In the following, we showcase how suricata's signature engine leverages a rule to carry out inspection on content.

A suricata rule has a format like the following:

 action <protocol> <src_ip_range> <src_ip_port> <direction> <dst_ip_range> <dst_ip_port> (<other_keywords> sid:<signature id integer>;)

Some of the actions are log, alert, pass, and dro . There are other actions as follows:

• action: Defines what action needs to be taken when the IPS detects something suspicious in the traffic. Here are some actions:
  
  • alert: Generate an alert and then log the packet
  • pass: Allow the packet
  • drop: Discard the packet and then log it
  • log: Log the packet
• protocol: Defines the protocol to which the rule is applied.
• src_ip_range: Defines what should be the source IP of packets or who sent the packets.
• src_ip_port: Defines what should be the source port for the packets.
• dst_ip_range: Defines what should be the destination IP of packets or who receives the packets.
• dst_ip_port: Defines what should be the destination port for the packets.
• sid: This is the signature ID and you can use it to assign a unique number to your signature to identify it.

We will write a simple rule here which is used to identify HTTP traffic, regardless of the source and destination IP addresses and ports, and that has a request which has the string localhost among its HTTP headers:

The signature alerts if the content in HTTP protocol is localhost.
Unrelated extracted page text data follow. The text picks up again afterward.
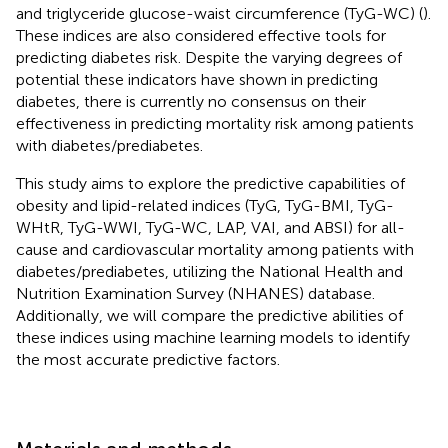
and triglyceride glucose-waist circumference (TyG-WC) (
).
These indices are also considered effective tools for
predicting diabetes risk. Despite the varying degrees of
potential these indicators have shown in predicting
diabetes, there is currently no consensus on their
effectiveness in predicting mortality risk among patients
with diabetes/prediabetes.
This study aims to explore the predictive capabilities of
obesity and lipid-related indices (TyG, TyG-BMI, TyG-
WHtR, TyG-WWI, TyG-WC, LAP, VAI, and ABSI) for all-
cause and cardiovascular mortality among patients with
diabetes/prediabetes, utilizing the National Health and
Nutrition Examination Survey (NHANES) database.
Additionally, we will compare the predictive abilities of
these indices using machine learning models to identify
the most accurate predictive factors.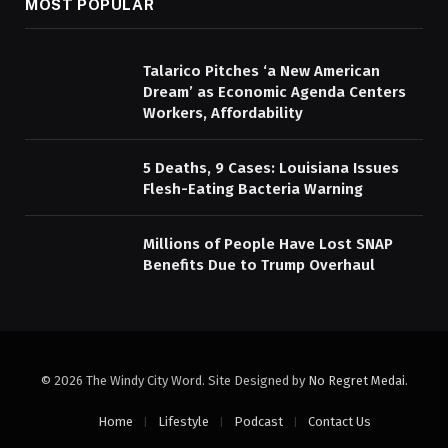
MOST POPULAR
Talarico Pitches ‘a New American
Dream’ as Economic Agenda Centers
Workers, Affordability
5 Deaths, 9 Cases: Louisiana Issues
Flesh-Eating Bacteria Warning
Millions of People Have Lost SNAP
Benefits Due to Trump Overhaul
© 2026 The Windy City Word. Site Designed by
No Regret Medai
.
Home
Lifestyle
Podcast
Contact Us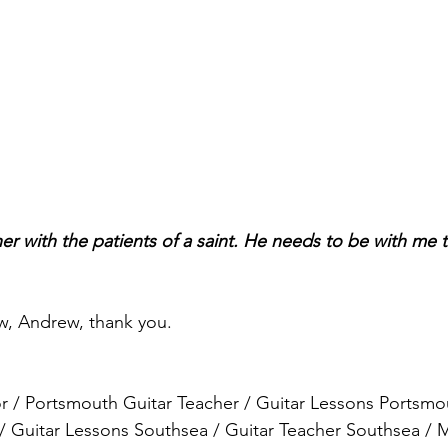
er with the patients of a saint. He needs to be with me t
w, Andrew, thank you.
r / Portsmouth Guitar Teacher / Guitar Lessons Portsmou
/ Guitar Lessons Southsea / Guitar Teacher Southsea / 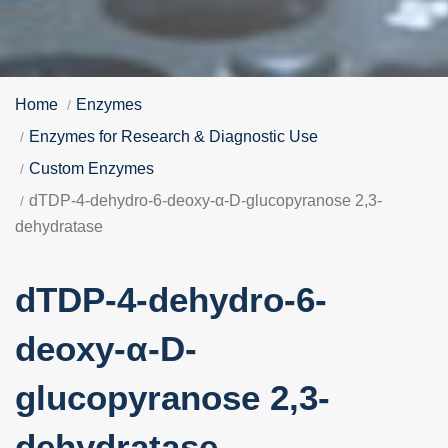
Home
Enzymes
Enzymes for Research & Diagnostic Use
Custom Enzymes
dTDP-4-dehydro-6-deoxy-α-D-glucopyranose 2,3-
dehydratase
dTDP-4-dehydro-6-
deoxy-α-D-
glucopyranose 2,3-
dehydratase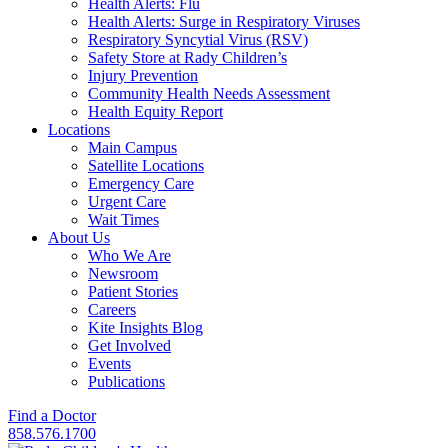
Health Alerts: Flu
Health Alerts: Surge in Respiratory Viruses
Respiratory Syncytial Virus (RSV)
Safety Store at Rady Children’s
Injury Prevention
Community Health Needs Assessment
Health Equity Report
Locations
Main Campus
Satellite Locations
Emergency Care
Urgent Care
Wait Times
About Us
Who We Are
Newsroom
Patient Stories
Careers
Kite Insights Blog
Get Involved
Events
Publications
Find a Doctor
858.576.1700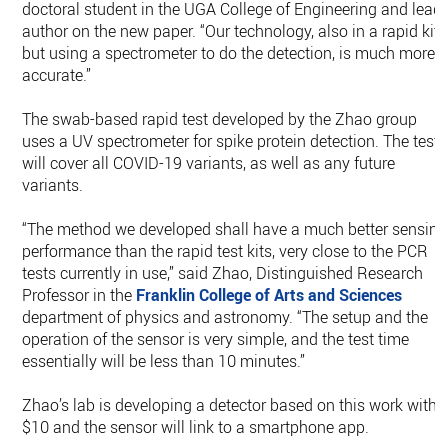
doctoral student in the UGA College of Engineering and lead
author on the new paper. “Our technology, also in a rapid kit
but using a spectrometer to do the detection, is much more
accurate.”
The swab-based rapid test developed by the Zhao group
uses a UV spectrometer for spike protein detection. The test
will cover all COVID-19 variants, as well as any future
variants.
“The method we developed shall have a much better sensing
performance than the rapid test kits, very close to the PCR
tests currently in use,” said Zhao, Distinguished Research
Professor in the
Franklin College of Arts and Sciences
department of physics and astronomy. “The setup and the
operation of the sensor is very simple, and the test time
essentially will be less than 10 minutes.”
Zhao’s lab is developing a detector based on this work withi
$10 and the sensor will link to a smartphone app.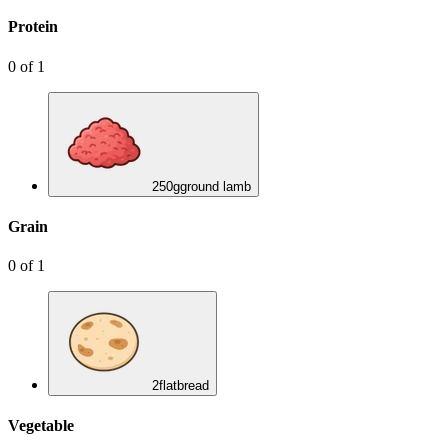
Protein
0
of
1
250
g
ground lamb
Grain
0
of
1
2
flatbread
Vegetable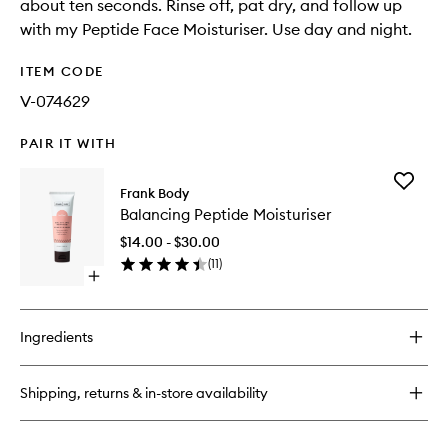
about ten seconds. Rinse off, pat dry, and follow up
with my Peptide Face Moisturiser. Use day and night.
ITEM CODE
V-074629
PAIR IT WITH
Add
Frank Body
Balanci
Balancing Peptide Moisturiser
Peptide
Moisturi
$14.00 - $30.00
to
(
11
)
wishlist
Open
quick
buy
for
Ingredients
Balancing
Peptide
Moisturiser
Shipping, returns & in-store availability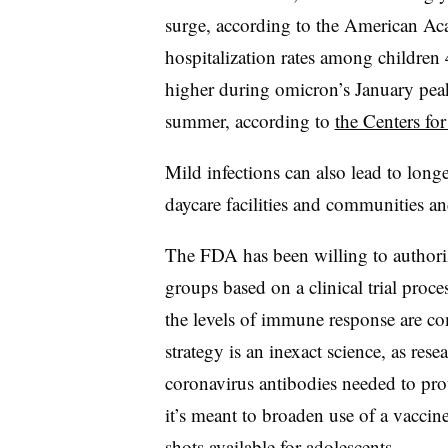
surge, according to the American A
hospitalization rates among children 
higher during omicron’s January peak 
summer, according to
the Centers fo
Mild infections can also lead to long
daycare facilities and communities an
The FDA has been willing to author
groups based on a clinical trial pr
the levels of immune response are co
strategy is an inexact science, as rese
coronavirus antibodies needed to pro
it’s meant to broaden use of a vacc
shots available for adolescents.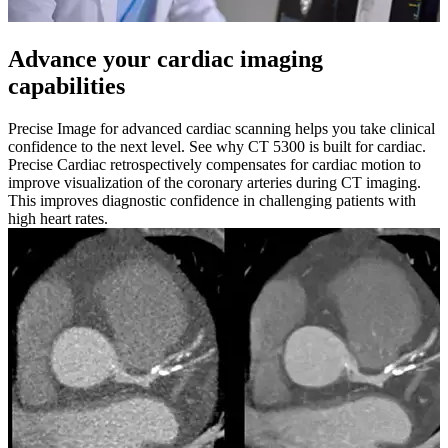
Advance your cardiac imaging
capabilities
Precise Image for advanced cardiac scanning helps you take clinical
confidence to the next level. See why CT 5300 is built for cardiac.
Precise Cardiac retrospectively compensates for cardiac motion to
improve visualization of the coronary arteries during CT imaging.
This improves diagnostic confidence in challenging patients with
high heart rates.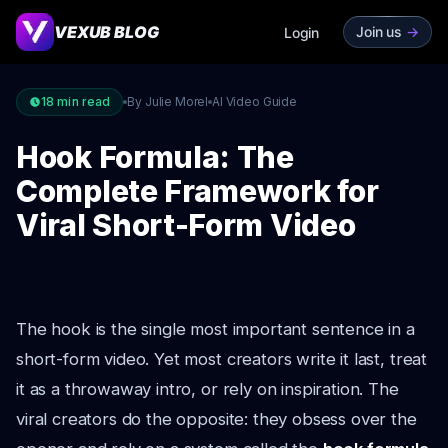
VEXUB BLOG
Join us
->
Login
18
min read
By Julie Morel
AI Video Guide
Hook Formula: The
Complete Framework for
Viral Short-Form Video
The hook is the single most important sentence in a
short-form video. Yet most creators write it last, treat
it as a throwaway intro, or rely on inspiration. The
viral creators do the opposite: they obsess over the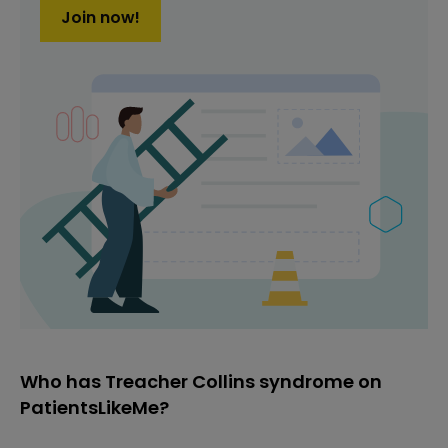
Join now!
Who has Treacher Collins syndrome on
PatientsLikeMe?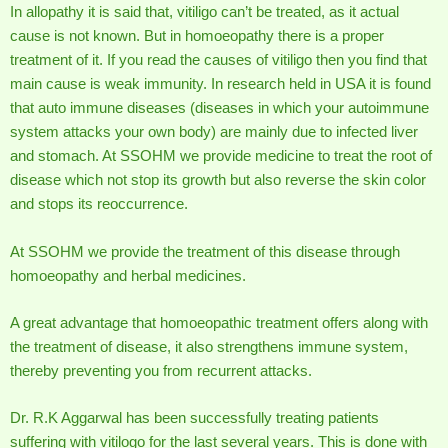
In allopathy it is said that, vitiligo can’t be treated, as it actual
cause is not known. But in homoeopathy there is a proper
treatment of it. If you read the causes of vitiligo then you find that
main cause is weak immunity. In research held in USA it is found
that auto immune diseases (diseases in which your autoimmune
system attacks your own body) are mainly due to infected liver
and stomach. At SSOHM we provide medicine to treat the root of
disease which not stop its growth but also reverse the skin color
and stops its reoccurrence.
At SSOHM we provide the treatment of this disease through
homoeopathy and herbal medicines.
A great advantage that homoeopathic treatment offers along with
the treatment of disease, it also strengthens immune system,
thereby preventing you from recurrent attacks.
Dr. R.K Aggarwal has been successfully treating patients
suffering with vitilogo for the last several years. This is done with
The source and destination IP and ports can be anything and in any direction. Note that this just an example and not a strong rule.

The following is a pcap analysis of a request from a Necurs malspam script that is downloading a malicious EXE payload. Here is the reference to the payload http://www.malware-traffic-analysis.net/2017/11/09/index.html:

Here, we have a rule that matches the above HTTP request from the malware. The rule matches on the HTTP traffic, regardless of the source and destination IP addresses and ports, and has a URL kjgjhdg4:

alert http any any -> any any (content:"kjgjhdg4"; http_uri; sid:1;)

Although the above signature is not strong enough to be deployed, it showcases how one can write signatures to match the malware traffic.